Sunday 31 January 2016

And the Mountains Echoed. By Khaled Hosseini

And the Mountains Echoed

Khaled Hosseini

Riverhead Books. First published 2013.


Khaled Hosseini does not write about Afghanistan. At least, not in this book. He is an American writer, writing here about slightly exotic Americans (or Europeans) who happen to have origins or connections in Afghanistan. The sensibilities are all American (or All-American), i.e., very Reader's Digesty. 

The story, a small portion of it, concerns a brother and sister growing up together for a few sweet years as children in a remote Afghan village. They separated when very young. Many, many years later they meet again, when the sister is invalidated by severe arthritic pain, and the brother by Alzheimer's. This accounts for about a tenth of the book, but still, somehow, provides the underlying tension throughout. We keep waiting for the reunion, which, when it comes, is anticlimactic.  

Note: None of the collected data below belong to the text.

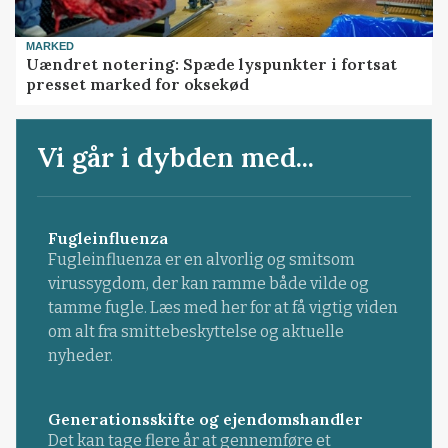
MARKED
Uændret notering: Spæde lyspunkter i fortsat
presset marked for oksekød
Vi går i dybden med...
Fugleinfluenza
Fugleinfluenza er en alvorlig og smitsom
virussygdom, der kan ramme både vilde og
tamme fugle. Læs med her for at få vigtig viden
om alt fra smittebeskyttelse og aktuelle
nyheder.
Generationsskifte og ejendomshandler
Det kan tage flere år at gennemføre et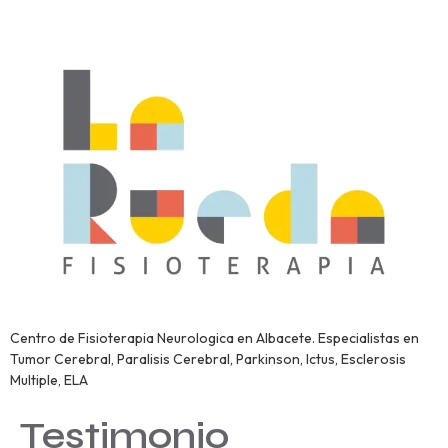
Centro de Fisioterapia Neurologica en Albacete. Especialistas en
Tumor Cerebral, Paralisis Cerebral, Parkinson, Ictus, Esclerosis
Multiple, ELA
Testimonio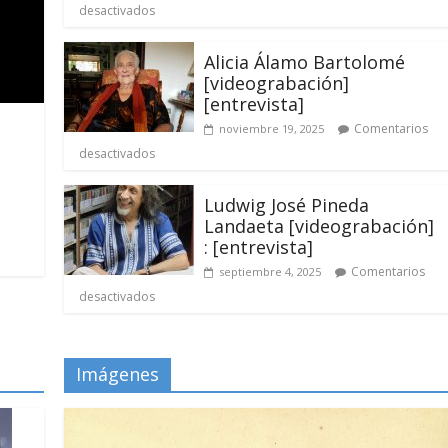
desactivados
Alicia Álamo Bartolomé
[videograbación]
[entrevista]
Comentarios
noviembre 19, 2025
desactivados
Ludwig José Pineda
Landaeta [videograbación]
: [entrevista]
Comentarios
septiembre 4, 2025
desactivados
Imágenes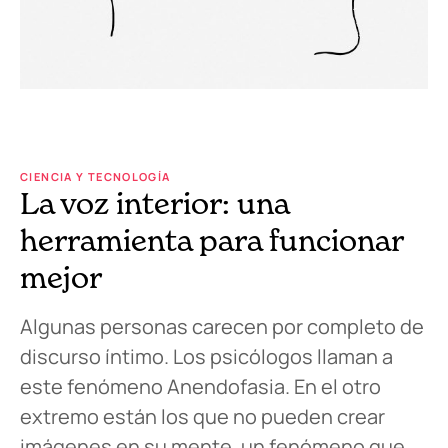
CIENCIA Y TECNOLOGÍA
La voz interior: una
herramienta para funcionar
mejor
Algunas personas carecen por completo de
discurso íntimo. Los psicólogos llaman a
este fenómeno Anendofasia. En el otro
extremo están los que no pueden crear
imágenes en su mente, un fenómeno que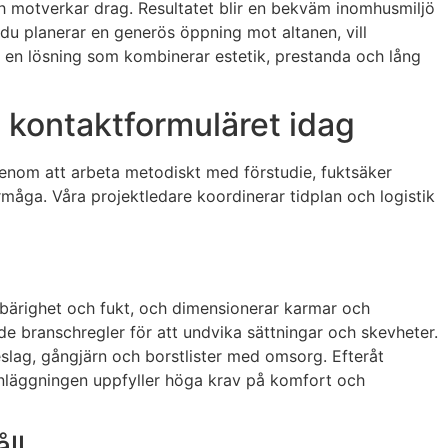
h motverkar drag. Resultatet blir en bekväm inomhusmiljö
 du planerar en generös öppning mot altanen, vill
 vi en lösning som kombinerar estetik, prestanda och lång
a kontaktformuläret idag
 Genom att arbeta metodiskt med förstudie, fuktsäker
rmåga. Våra projektledare koordinerar tidplan och logistik
g, bärighet och fukt, och dimensionerar karmar och
nde branschregler för att undvika sättningar och skevheter.
beslag, gångjärn och borstlister med omsorg. Efteråt
t anläggningen uppfyller höga krav på komfort och
ll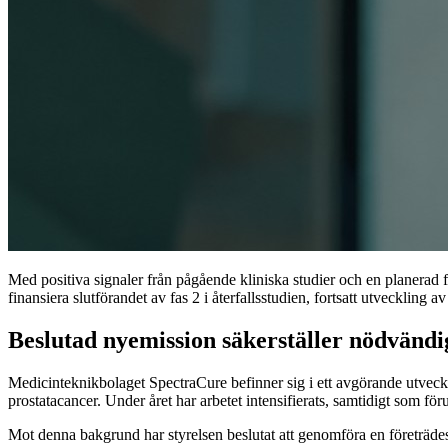
Med positiva signaler från pågående kliniska studier och en planerad f
finansiera slutförandet av fas 2 i återfallsstudien, fortsatt utveckling
Beslutad nyemission säkerställer nödvändig
Medicinteknikbolaget SpectraCure befinner sig i ett avgörande utveckli
prostatacancer. Under året har arbetet intensifierats, samtidigt som förut
Mot denna bakgrund har styrelsen beslutat att genomföra en företrädesemi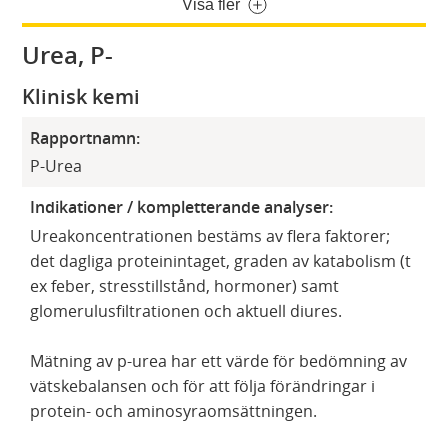
Visa fler
Urea, P-
Klinisk kemi
Rapportnamn:
P-Urea
Indikationer / kompletterande analyser:
Ureakoncentrationen bestäms av flera faktorer;
det dagliga proteinintaget, graden av katabolism (t
ex feber, stresstillstånd, hormoner) samt
glomerulusfiltrationen och aktuell diures.
Mätning av p-urea har ett värde för bedömning av
vätskebalansen och för att följa förändringar i
protein- och aminosyraomsättningen.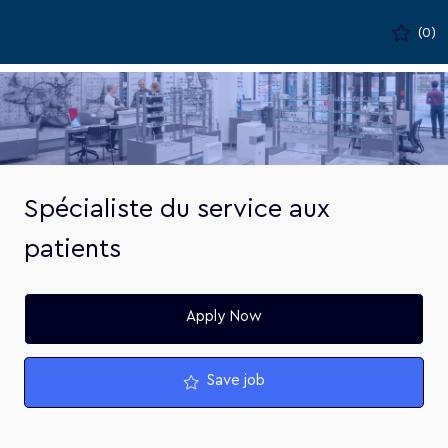
Skip to main content
(0)
-
Spécialiste du service aux
patients
Apply Now
Save job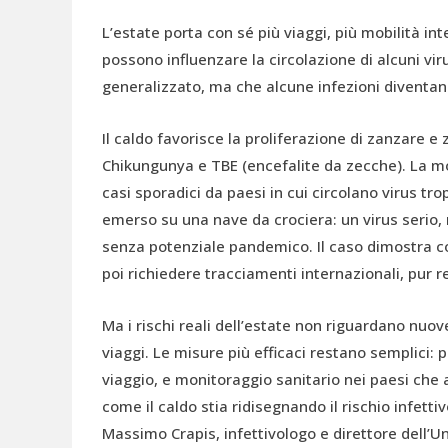
L’estate porta con sé più viaggi, più mobilità i
possono influenzare la circolazione di alcuni vir
generalizzato, ma che alcune infezioni diventano
Il caldo favorisce la proliferazione di zanzare e
Chikungunya e TBE (encefalite da zecche). La mo
casi sporadici da paesi in cui circolano virus tr
emerso su una nave da crociera: un virus serio,
senza potenziale pandemico. Il caso dimostra c
poi richiedere tracciamenti internazionali, pur r
Ma i rischi reali dell’estate non riguardano nuove
viaggi. Le misure più efficaci restano semplici:
viaggio, e monitoraggio sanitario nei paesi ch
come il caldo stia ridisegnando il rischio infett
Massimo Crapis, infettivologo e direttore dell’U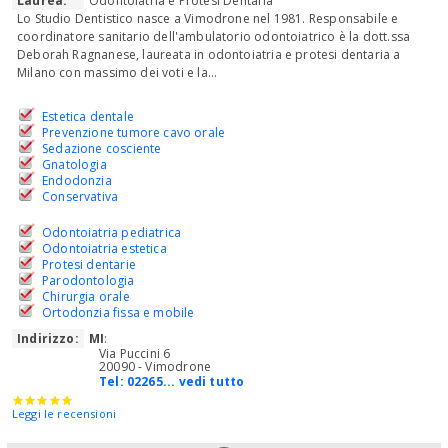
Laurea:
Odontoiatria e Protesi Dentaria
Lo Studio Dentistico nasce a Vimodrone nel 1981. Responsabile e
coordinatore sanitario dell'ambulatorio odontoiatrico è la dott.ssa
Deborah Ragnanese, laureata in odontoiatria e protesi dentaria a
Milano con massimo dei voti e la...
Estetica dentale
Prevenzione tumore cavo orale
Sedazione cosciente
Gnatologia
Endodonzia
Conservativa
Odontoiatria pediatrica
Odontoiatria estetica
Protesi dentarie
Parodontologia
Chirurgia orale
Ortodonzia fissa e mobile
Indirizzo:
MI
:
Via Puccini 6
20090 - Vimodrone
Tel:
02265... vedi tutto
Leggi le recensioni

The other nine tenths of the story is divided into three tenuously connected parts. One part follows the sister and her early childhood as the adopted daughter of very rich parents in Kabul. The parents divorce, and the mother, a 'liberated' woman in 1960's Afghanistan, separates from the homosexual father and takes her daughter to Paris. This thread then follows the two women in Europe, mainly Paris, with no reference, really, to anything that happened, or is happening, 'back home' in Afghanistan. These parts read vaguely like many of the 'Americans-in-Paris' books, by F. Scott Fitzgerald for example (though that comparison is a far reach). The second thread sticks to Afghans and Afghanistan. This story of the driver, caretaker and, in the latter's dying moments, the lover, of the rich father, also the uncle of the brother and sister, who played a crucial role in the sale of the girl, is narrated partly in his own voice and partly in that of a Greek doctor. The doctor is gamely bearing the white man's burden in a Kabul being rebuilt after the Soviets have been driven back, and his story, a fairly conventional bitter-sweet tale, which takes place mainly in an island in Greece, forms the third thread, largely unconnected from the rest the book.

I would characterize the book as beautifully written soppiness. The language is lovely, and the writing smooth. Many descriptions are wonderfully lyrical. But it's all froth, and not much substance. To repeat, the book is not about Afghanistan, it's about America.